*Problem set*.
(1) From the gradient descent thread, list every sentence in the first post that ends with a question mark.
(2) Copy the part of the gradient descent thread starting with "Can anyone make" and going on through "# middle-of-the-line laptop.".
======== Passage for review ========
Reputation: 2867
I am using the Boston dataset as my input and I am trying to build a model to predict MEDV (median values of owner-occupied housing in USD 1000) using RM (average numbers of rooms per dwelling)
I have bastardised the following code from Digitheads blog and not by very much as you can see.
My code is as follows:
#library(datasets)
#data("Boston")
x <- Boston$rm
y <- Boston$medv
# fit a linear model
res <- lm( y ~ x )
print(res)
Call:
lm(formula = y ~ x)
Coefficients:
(Intercept) x
-34.671 9.102
# plot the data and the model
plot(x,y, col=rgb(0.2,0.4,0.6,0.4), main='Linear regression')
abline(res, col='blue')
# squared error cost function
cost <- function(X, y, theta) {
sum( (X %*% theta - y)^2 ) / (2*length(y))
}
# learning rate and iteration limit
alpha <- 0.01
num_iters <- 1000
# keep history
cost_history <- double(num_iters)
theta_history <- list(num_iters)
# initialize coefficients
theta <- matrix(c(0,0), nrow=2)
# add a column of 1's for the intercept coefficient
X <- cbind(1, matrix(x))
# gradient descent
for (i in 1:num_iters) {
error <- (X %*% theta - y)
delta <- t(X) %*% error / length(y)
theta <- theta - alpha * delta
cost_history[i] <- cost(X, y, theta)
theta_history[[i]] <- theta
}
print(theta)
[,1]
[1,] -3.431269
[2,] 4.191125
As per Digitheads blog, his value for theta using the lm (linear model) and his value from gradient descent match, whereas mine doesn't. Shouldn't these figures match?
As you can see from the plot for the various values of theta, my final y intercept does not tally up with the print(theta) value a few lines up?
Can anyone make a suggestion as to where I am going wrong?
Upvotes: 1
Views: 780
Reputation: 3647
Gradient descent takes a while to converge. Increasing the number of iterations will get the model to converge to the OLS values. For instance:
# learning rate and iteration limit
alpha <- 0.01
num_iters <- 100000 # Here I increase the number of iterations in your code to 100k.
# The gd algorithm now takes a minute or so to run on my admittedly
# middle-of-the-line laptop.
# keep history
cost_history <- double(num_iters)
theta_history <- list(num_iters)
# initialize coefficients
theta <- matrix(c(0,0), nrow=2)
# add a column of 1's for the intercept coefficient
X <- cbind(1, matrix(x))
# gradient descent (now takes a little longer!)
for (i in 1:num_iters) {
error <- (X %*% theta - y)
delta <- (t(X) %*% error) / length(y)
theta <- theta - alpha * delta
cost_history[i] <- cost(X, y, theta)
theta_history[[i]] <- theta
}
print(theta)
[,1]
[1,] -34.670410
[2,] 9.102076
Upvotes: 1
======== Stored data ========
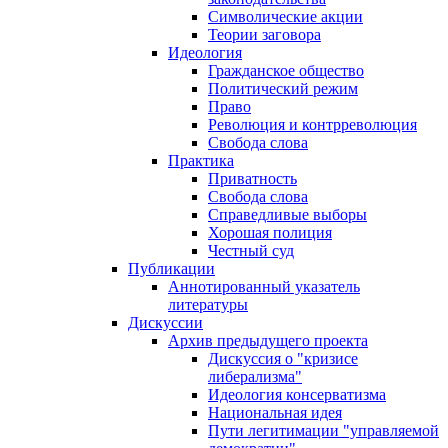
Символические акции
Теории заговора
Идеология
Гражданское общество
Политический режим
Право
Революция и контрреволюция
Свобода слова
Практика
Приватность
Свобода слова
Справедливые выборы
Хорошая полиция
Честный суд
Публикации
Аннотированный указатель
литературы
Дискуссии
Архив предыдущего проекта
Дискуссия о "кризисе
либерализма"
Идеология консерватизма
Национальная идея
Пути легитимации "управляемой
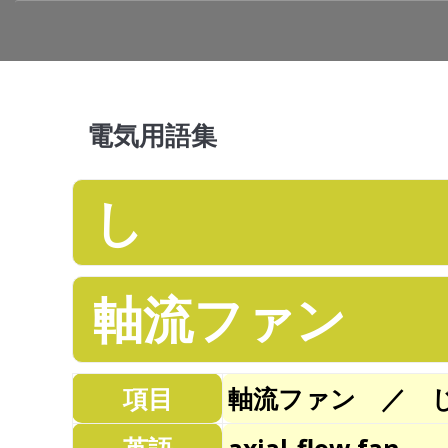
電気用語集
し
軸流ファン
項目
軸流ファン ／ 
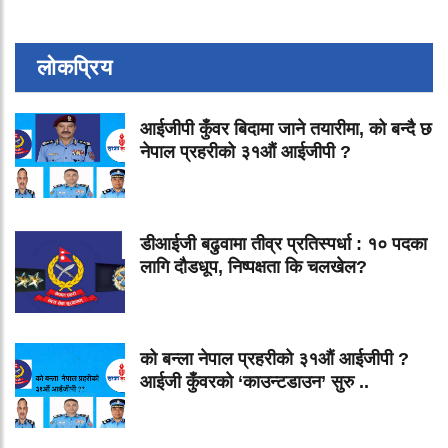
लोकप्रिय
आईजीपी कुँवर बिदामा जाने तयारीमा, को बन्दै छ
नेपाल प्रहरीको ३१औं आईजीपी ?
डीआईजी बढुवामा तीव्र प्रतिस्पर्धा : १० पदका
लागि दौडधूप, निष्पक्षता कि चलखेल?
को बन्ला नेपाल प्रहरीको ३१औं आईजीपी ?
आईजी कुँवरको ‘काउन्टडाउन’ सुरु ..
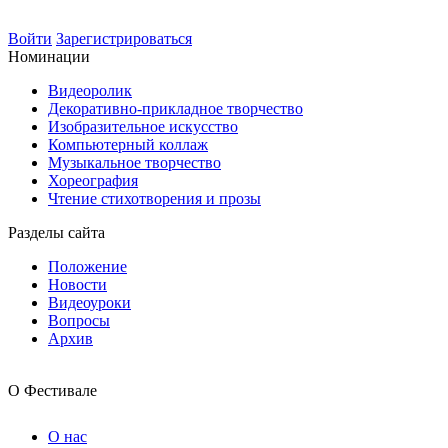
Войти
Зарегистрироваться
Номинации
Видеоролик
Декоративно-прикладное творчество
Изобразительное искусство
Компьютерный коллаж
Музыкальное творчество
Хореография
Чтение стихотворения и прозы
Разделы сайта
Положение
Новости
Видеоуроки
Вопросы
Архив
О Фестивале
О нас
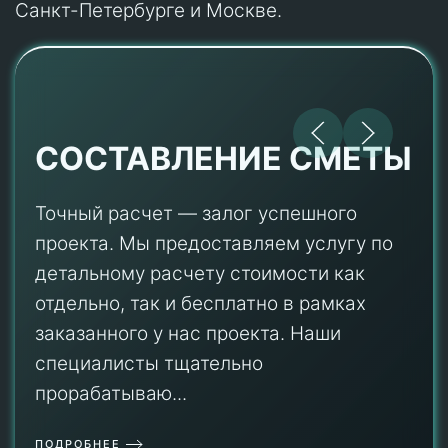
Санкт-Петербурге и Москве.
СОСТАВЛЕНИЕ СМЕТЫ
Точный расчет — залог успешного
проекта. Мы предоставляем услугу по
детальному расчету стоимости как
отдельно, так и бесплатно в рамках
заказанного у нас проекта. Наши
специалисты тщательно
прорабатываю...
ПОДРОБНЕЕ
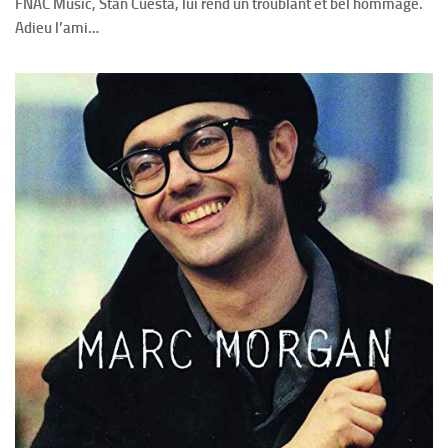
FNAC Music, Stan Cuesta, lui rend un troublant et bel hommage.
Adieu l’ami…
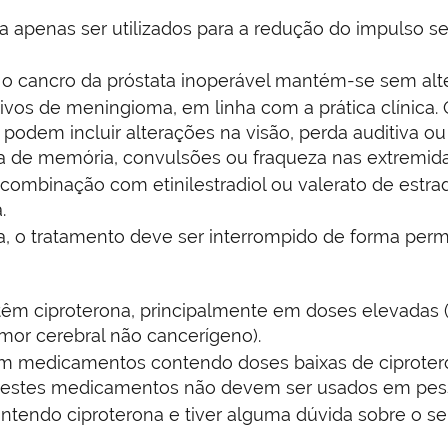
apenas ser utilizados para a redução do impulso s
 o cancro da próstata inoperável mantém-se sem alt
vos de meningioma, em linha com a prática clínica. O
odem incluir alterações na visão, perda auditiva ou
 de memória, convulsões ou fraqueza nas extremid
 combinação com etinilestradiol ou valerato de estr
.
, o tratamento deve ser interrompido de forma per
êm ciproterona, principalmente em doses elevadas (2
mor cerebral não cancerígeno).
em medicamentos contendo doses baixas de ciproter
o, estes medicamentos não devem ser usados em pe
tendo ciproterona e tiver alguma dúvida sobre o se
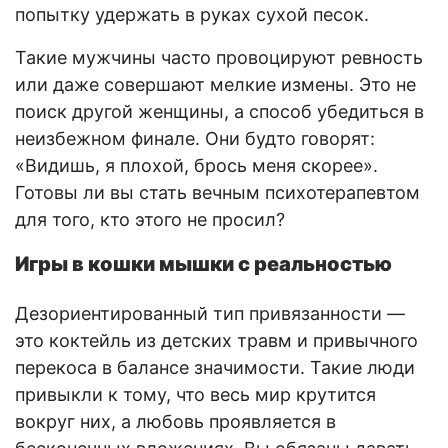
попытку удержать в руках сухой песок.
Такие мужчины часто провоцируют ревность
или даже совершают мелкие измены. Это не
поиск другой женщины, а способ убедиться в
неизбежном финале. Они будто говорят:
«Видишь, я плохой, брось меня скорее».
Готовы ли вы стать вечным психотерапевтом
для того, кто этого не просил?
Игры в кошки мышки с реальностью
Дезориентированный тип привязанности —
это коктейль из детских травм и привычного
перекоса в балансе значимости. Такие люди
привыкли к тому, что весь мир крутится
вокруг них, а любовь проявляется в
========
*Outputs for the tasks*.
(1)
- Shouldn't these figures match?
- As you can see from the plot for the various values of theta, my final y intercept does not tally up with the print(theta) value a few lines up?
- Can anyone make a suggestion as to where I am going wrong?

(2)
Can anyone make a suggestion as to where I am going wrong?
Upvotes: 1
Views: 780
Reputation: 3647
Gradient descent takes a while to converge. Increasing the number of iterations will get the model to converge to the OLS values. For instance:
# learning rate and iteration limit
alpha <- 0.01
num_iters <- 100000 # Here I increase the number of iterations in your code to 100k.
# The gd algorithm now takes a minute or so to run on my admittedly
# middle-of-the-line laptop.